I remember the days, and they were numerous, when my children were young, and I was frustrated by all of the interruptions, and the little, seemingly unimportant things I had to do, when I wished I could be doing ‘bigger’ more important things that had eternal value.
Unfortunately, it took me years to understand that the interruptions and little things were really the big things.
“I think I find most help in trying to look at all the interruptions and hindrances to work that one has planned out for oneself as discipline, trials sent by God to help one against getting selfish over one’s work. Then one can feel that perhaps one’s true work – one’s work for God – consists in doing some trifling haphazard thing that has been thrown into one’s day. It is not a waste of time, as one is tempted to think, it is the most important part of the work of the day – the part one can best offer to God. After such a hindrance, do not rush after the planned work, trust that the time to finish it will be given sometime, and keep a quiet heart about it.” Annie Keary 1825 – 1879
Now that my youngest are all teens, I can look back and see that 3 things that I did, seemed to help them transition nicely into teens and young adults. I would highly recommend them…
I take no credit, other than taking the time to do the first recommendation…
1. PRAY for your children. On purpose. Be intentional about it. The minute my children were born, my husband and I dedicated them to God and started what would become daily prayer. Most of my heavy duty prayer time occurred in the wee, early hours of the day when I was nursing a baby. But, now that my children are older, I try to pray for each child throughout the day. I pray Ps. 91, and Eph. 1: 16-23 and 3:14-20 over them, and any special needs that they have.
The teen years have their moments. Part of the reason is that they are teens. A larger part is that they are figuring out who they are and what they believe. I accepted Jesus into my heart when I was an adult. Coming from a Jewish home, I knew nothing about Christianity and assumed that if a child became a Christian at an early age, he would never waver and his life would be pretty close to perfect. I didn’t realize that each child has to claim their faith as their own, and not because we, their parents, said so. That process was a little disconcerting for me. But, each of our children remain true to God, and are growing in their faith. Prayer is powerful and effective.
I understand that children aren’t puppets. We have all been created with free will. I also understand that not all teens seemingly remain true to their faith, despite the prayers of their parents. There was never a time that Jesus said to quit praying, no matter what we see or don’t see. Our prayers are never wasted and they never expire. In the two parables in which Jesus talks about prayer, His point is to persevere…no matter what.
2.Teach your children to learn how to be a friend, and start with their siblings. I figured that if I could teach my children how to get along with each other, they could use the same skills with people of all ages outside of our home. I bought books to read to them about how to be a friend. We read and memorized verses from the Bible about love and forgiveness, and we practiced how to deal with difficult people and/or difficult situations. Visiting people in nursing homes and hospitals, and volunteering as a family in our church nursery and Sunday School classes also helped.
When the children became tweens and teens, they were more comfortable in new and potentially awkward situations and with ‘new’ people because they had learned some necessary skills when they were younger.
Some of my favorite resources were purchased from a company called Doorposts.

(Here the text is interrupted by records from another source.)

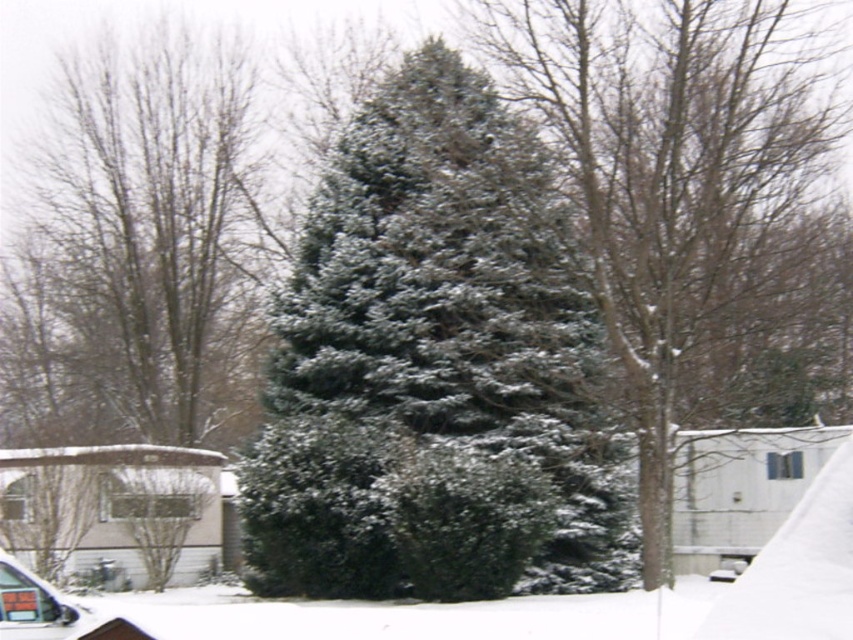
You are standing at the point marked as point (457,307) in the winter scene. What object is exactly at that point?

The green matte fir tree at center is exactly at point (457,307).

You are standing in the winter scene and want to walk from the mobile home to the large evergreen tree. Which direction should you head to first? The path is marked by two points, point A at coordinates point A is point (456, 224) and point B at point (688, 80). Since you need to follow the path closer to you first before moving further away, which point should you start at?

You should start at point A at coordinates point (456, 224) because it is closer to the viewer than point B at point (688, 80).

You are standing at the point with coordinates point (53, 209) and want to walk to the point with coordinates point (521, 68). Which direction should you face to walk towards your destination?

You should face north to walk towards point (521, 68) from point (53, 209).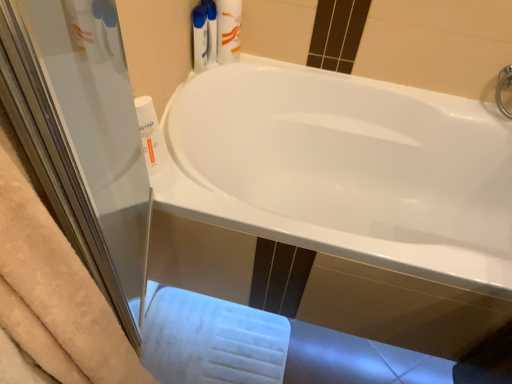
Measure the distance between white plastic bottle at left, the 2th cleaning product positioned from the right, and camera.

They are 36.10 inches apart.

Measure the distance between point (233, 0) and camera.

Point (233, 0) is 1.26 meters away from camera.

Describe the element at coordinates (228, 30) in the screenshot. This screenshot has height=384, width=512. I see `white plastic tube at upper center` at that location.

Identify the location of white glossy bathtub at center. The width and height of the screenshot is (512, 384). (344, 169).

Find the location of `white plastic bottle at upper center, which is counted as the second cleaning product, starting from the bottom`. white plastic bottle at upper center, which is counted as the second cleaning product, starting from the bottom is located at coordinates (204, 35).

Is white glossy bathtub at center not close to white plastic bottle at upper center, the 2th cleaning product positioned from the front?

white glossy bathtub at center is near white plastic bottle at upper center, the 2th cleaning product positioned from the front, not far away.

Is white glossy bathtub at center bigger than white plastic bottle at upper center, the second cleaning product positioned from the left?

Yes, white glossy bathtub at center is bigger than white plastic bottle at upper center, the second cleaning product positioned from the left.

From the picture: Can you confirm if white glossy bathtub at center is positioned to the left of white plastic bottle at upper center, the 1th cleaning product viewed from the top?

Incorrect, white glossy bathtub at center is not on the left side of white plastic bottle at upper center, the 1th cleaning product viewed from the top.

Consider the image. Is white glossy bathtub at center taller or shorter than white plastic bottle at upper center, the 1th cleaning product viewed from the top?

In the image, white glossy bathtub at center appears to be taller than white plastic bottle at upper center, the 1th cleaning product viewed from the top.

From the image's perspective, is white glossy bathtub at center located above white plastic tube at upper center?

No, from the image's perspective, white glossy bathtub at center is not on top of white plastic tube at upper center.

Is white glossy bathtub at center facing towards white plastic tube at upper center?

No, white glossy bathtub at center is not facing towards white plastic tube at upper center.

Considering the positions of objects white glossy bathtub at center and white plastic tube at upper center in the image provided, who is more to the left, white glossy bathtub at center or white plastic tube at upper center?

white plastic tube at upper center is more to the left.

From a real-world perspective, is white glossy bathtub at center over white plastic tube at upper center?

Actually, white glossy bathtub at center is physically below white plastic tube at upper center in the real world.

Considering the positions of objects white plastic tube at upper center and white plastic bottle at left, which is the first cleaning product from left to right, in the image provided, who is more to the left, white plastic tube at upper center or white plastic bottle at left, which is the first cleaning product from left to right,?

From the viewer's perspective, white plastic bottle at left, which is the first cleaning product from left to right, appears more on the left side.

From the image's perspective, is white plastic tube at upper center below white plastic bottle at left, which is the first cleaning product from left to right?

No, from the image's perspective, white plastic tube at upper center is not below white plastic bottle at left, which is the first cleaning product from left to right.

Considering the relative sizes of white plastic tube at upper center and white plastic bottle at left, which is counted as the second cleaning product, starting from the top, in the image provided, is white plastic tube at upper center thinner than white plastic bottle at left, which is counted as the second cleaning product, starting from the top,?

In fact, white plastic tube at upper center might be wider than white plastic bottle at left, which is counted as the second cleaning product, starting from the top.

Is white plastic tube at upper center turned away from white plastic bottle at upper center, which is counted as the first cleaning product, starting from the back?

Yes, white plastic tube at upper center is facing away from white plastic bottle at upper center, which is counted as the first cleaning product, starting from the back.

How far apart are white plastic tube at upper center and white plastic bottle at upper center, the 1th cleaning product viewed from the top?

white plastic tube at upper center and white plastic bottle at upper center, the 1th cleaning product viewed from the top, are 1.67 inches apart from each other.

Is white plastic tube at upper center smaller than white plastic bottle at upper center, which is counted as the first cleaning product, starting from the back?

No, white plastic tube at upper center is not smaller than white plastic bottle at upper center, which is counted as the first cleaning product, starting from the back.

This screenshot has height=384, width=512. What are the coordinates of `toiletry on the right of white plastic bottle at upper center, which is counted as the first cleaning product, starting from the back` in the screenshot? It's located at (228, 30).

From a real-world perspective, does white plastic bottle at left, which is the first cleaning product from left to right, sit lower than white glossy bathtub at center?

Incorrect, from a real-world perspective, white plastic bottle at left, which is the first cleaning product from left to right, is higher than white glossy bathtub at center.

The width and height of the screenshot is (512, 384). What are the coordinates of `the 1st cleaning product behind the white glossy bathtub at center` in the screenshot? It's located at (149, 134).

Who is taller, white plastic bottle at left, positioned as the first cleaning product in front-to-back order, or white glossy bathtub at center?

Standing taller between the two is white glossy bathtub at center.

From the image's perspective, which one is positioned lower, white plastic bottle at upper center, which is counted as the second cleaning product, starting from the bottom, or white plastic tube at upper center?

From the image's view, white plastic bottle at upper center, which is counted as the second cleaning product, starting from the bottom, is below.

Would you say white plastic bottle at upper center, the 1th cleaning product viewed from the top, contains white plastic tube at upper center?

No.

Based on the photo, which is more to the right, white plastic bottle at upper center, the 2th cleaning product positioned from the front, or white plastic tube at upper center?

From the viewer's perspective, white plastic tube at upper center appears more on the right side.

At what (x,y) coordinates should I click in order to perform the action: click on the 1st cleaning product located beneath the white plastic tube at upper center (from a real-world perspective). Please return your answer as a coordinate pair (x, y). Image resolution: width=512 pixels, height=384 pixels. Looking at the image, I should click on (204, 35).

Is white plastic bottle at left, which is the first cleaning product from left to right, aimed at white plastic tube at upper center?

No, white plastic bottle at left, which is the first cleaning product from left to right, is not facing towards white plastic tube at upper center.

Which of these two, white plastic bottle at left, which is counted as the second cleaning product, starting from the top, or white plastic tube at upper center, stands shorter?

white plastic bottle at left, which is counted as the second cleaning product, starting from the top.

In order to click on toiletry behind the white plastic bottle at left, the 2th cleaning product positioned from the right in this screenshot , I will do `click(228, 30)`.

From the image's perspective, which is above, white plastic bottle at left, the first cleaning product from the bottom, or white plastic tube at upper center?

From the image's view, white plastic tube at upper center is above.

Locate an element on the screen. bathtub on the right of white plastic bottle at upper center, the 1th cleaning product viewed from the top is located at coordinates (344, 169).

Locate an element on the screen. The height and width of the screenshot is (384, 512). bathtub that is in front of the white plastic tube at upper center is located at coordinates (344, 169).

Estimate the real-world distances between objects in this image. Which object is further from white plastic bottle at left, the 2th cleaning product when ordered from back to front, white glossy bathtub at center or white plastic tube at upper center?

The object further to white plastic bottle at left, the 2th cleaning product when ordered from back to front, is white glossy bathtub at center.

Based on their spatial positions, is white plastic bottle at left, which is counted as the second cleaning product, starting from the top, or white glossy bathtub at center closer to white plastic tube at upper center?

white plastic bottle at left, which is counted as the second cleaning product, starting from the top.

When comparing their distances from white plastic tube at upper center, does white glossy bathtub at center or white plastic bottle at upper center, which is counted as the first cleaning product, starting from the back, seem further?

Among the two, white glossy bathtub at center is located further to white plastic tube at upper center.

Consider the image. Considering their positions, is white plastic bottle at upper center, the 1th cleaning product viewed from the top, positioned further to white glossy bathtub at center than white plastic tube at upper center?

The object further to white glossy bathtub at center is white plastic bottle at upper center, the 1th cleaning product viewed from the top.

Looking at the image, which one is located closer to white plastic tube at upper center, white plastic bottle at upper center, the 1th cleaning product viewed from the top, or white plastic bottle at left, the 2th cleaning product positioned from the right?

white plastic bottle at upper center, the 1th cleaning product viewed from the top, is closer to white plastic tube at upper center.

Consider the image. When comparing their distances from white plastic bottle at upper center, which is counted as the second cleaning product, starting from the bottom, does white glossy bathtub at center or white plastic tube at upper center seem further?

Based on the image, white glossy bathtub at center appears to be further to white plastic bottle at upper center, which is counted as the second cleaning product, starting from the bottom.

From the picture: Looking at the image, which one is located further to white plastic bottle at left, the first cleaning product from the bottom, white plastic bottle at upper center, the second cleaning product positioned from the left, or white glossy bathtub at center?

white glossy bathtub at center is further to white plastic bottle at left, the first cleaning product from the bottom.

Looking at this image, looking at the image, which one is located closer to white plastic bottle at left, the 2th cleaning product when ordered from back to front, white plastic tube at upper center or white plastic bottle at upper center, the 1th cleaning product viewed from the top?

white plastic bottle at upper center, the 1th cleaning product viewed from the top.

This screenshot has width=512, height=384. I want to click on toiletry between white plastic bottle at left, which is counted as the second cleaning product, starting from the top, and white glossy bathtub at center from left to right, so click(228, 30).

Where is `cleaning product situated between white plastic bottle at left, which is counted as the second cleaning product, starting from the top, and white glossy bathtub at center from left to right`? The image size is (512, 384). cleaning product situated between white plastic bottle at left, which is counted as the second cleaning product, starting from the top, and white glossy bathtub at center from left to right is located at coordinates (204, 35).

Find the location of a particular element. The height and width of the screenshot is (384, 512). cleaning product between white plastic tube at upper center and white plastic bottle at left, the 2th cleaning product when ordered from back to front, in the vertical direction is located at coordinates (204, 35).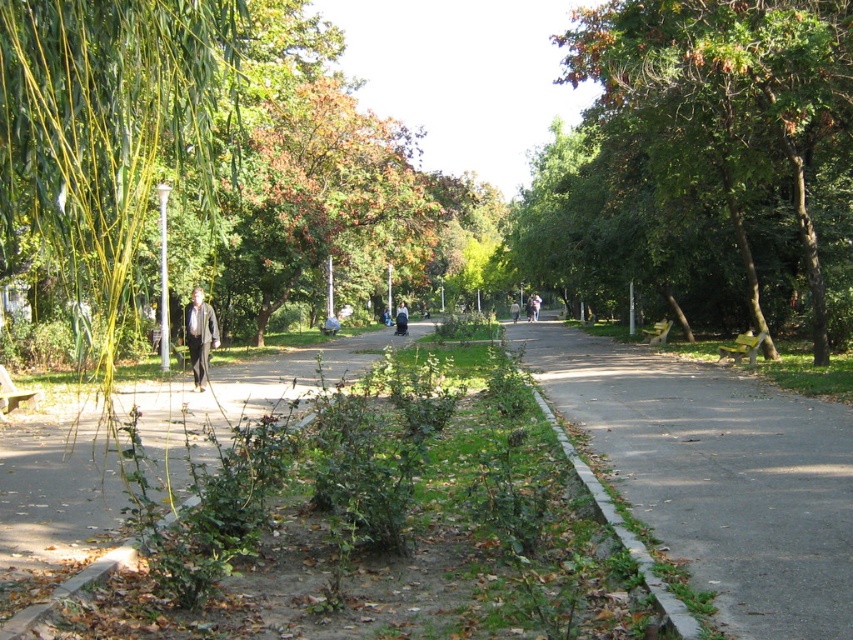
Question: Does green leafy tree at center appear under brown asphalt path at center?

Choices:
 (A) no
 (B) yes

Answer: (A)

Question: Is green leafy tree at center above light brown leather jacket at center?

Choices:
 (A) yes
 (B) no

Answer: (A)

Question: Which object appears closest to the camera in this image?

Choices:
 (A) light brown leather jacket at center
 (B) gray asphalt pavement at center
 (C) dark gray sweater at center
 (D) brown asphalt path at center

Answer: (B)

Question: Can you confirm if light brown leather jacket at center is positioned to the right of dark gray sweater at center?

Choices:
 (A) yes
 (B) no

Answer: (A)

Question: Which of the following is the closest to the observer?

Choices:
 (A) dark gray sweater at center
 (B) gray asphalt pavement at center
 (C) light brown leather jacket at center

Answer: (B)

Question: Which object is the farthest from the brown asphalt path at center?

Choices:
 (A) green leafy tree at center
 (B) gray asphalt pavement at center
 (C) light brown leather jacket at center

Answer: (A)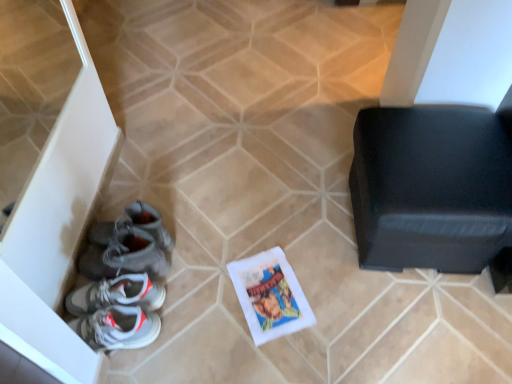
Where is `free point above white paper comic book at center (from a real-world perspective)`? The height and width of the screenshot is (384, 512). free point above white paper comic book at center (from a real-world perspective) is located at coordinates (270, 294).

3. Affirm each of your children EVERY day. I have already posted about the power of positive words and words of affirmation. My goal was not to create prideful, conceited children. My goal was to look at each of my children as God views them, precious but flawed and in need of a Savior, and encourage them when I saw them exhibit a godly trait. If I saw a child being diligent I praised him, and explained why. Positive reinforcement goes a LONG WAY in shaping and developing the heart and spirit of a child.
I would LOVE to read how you raised YOUR 5 – 10 year old!